YOUR GOAL: Lines with "renting" in the entries below: count them and reply with the number alone.

[Stored entries]
○ ○ ○
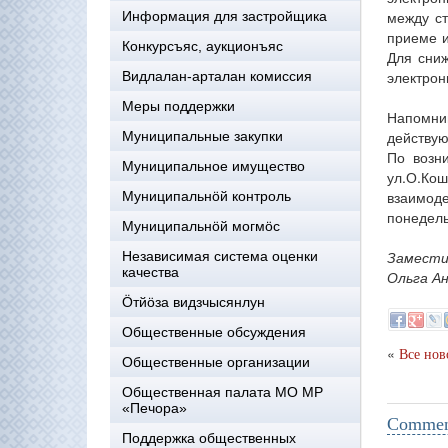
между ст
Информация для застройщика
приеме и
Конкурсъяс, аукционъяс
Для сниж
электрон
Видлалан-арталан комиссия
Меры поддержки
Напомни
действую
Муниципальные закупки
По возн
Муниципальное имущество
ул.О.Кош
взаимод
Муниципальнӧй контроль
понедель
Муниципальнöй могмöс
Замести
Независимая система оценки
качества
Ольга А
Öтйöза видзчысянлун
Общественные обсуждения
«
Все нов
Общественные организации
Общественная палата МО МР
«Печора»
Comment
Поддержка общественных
○ ○ ○
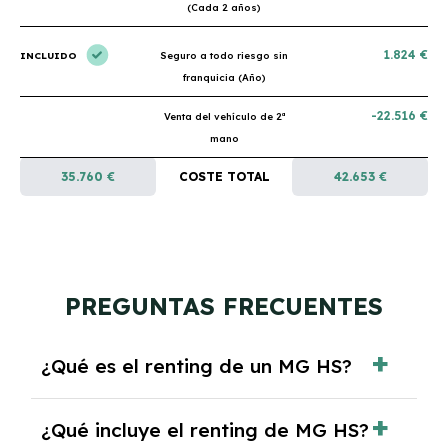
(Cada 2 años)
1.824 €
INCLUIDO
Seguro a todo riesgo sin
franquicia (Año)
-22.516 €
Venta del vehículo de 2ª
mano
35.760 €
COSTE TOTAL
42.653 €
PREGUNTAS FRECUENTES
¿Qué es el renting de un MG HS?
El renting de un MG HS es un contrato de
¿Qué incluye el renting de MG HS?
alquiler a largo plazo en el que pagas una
○ ○ ○
ANSWER SPACE: 3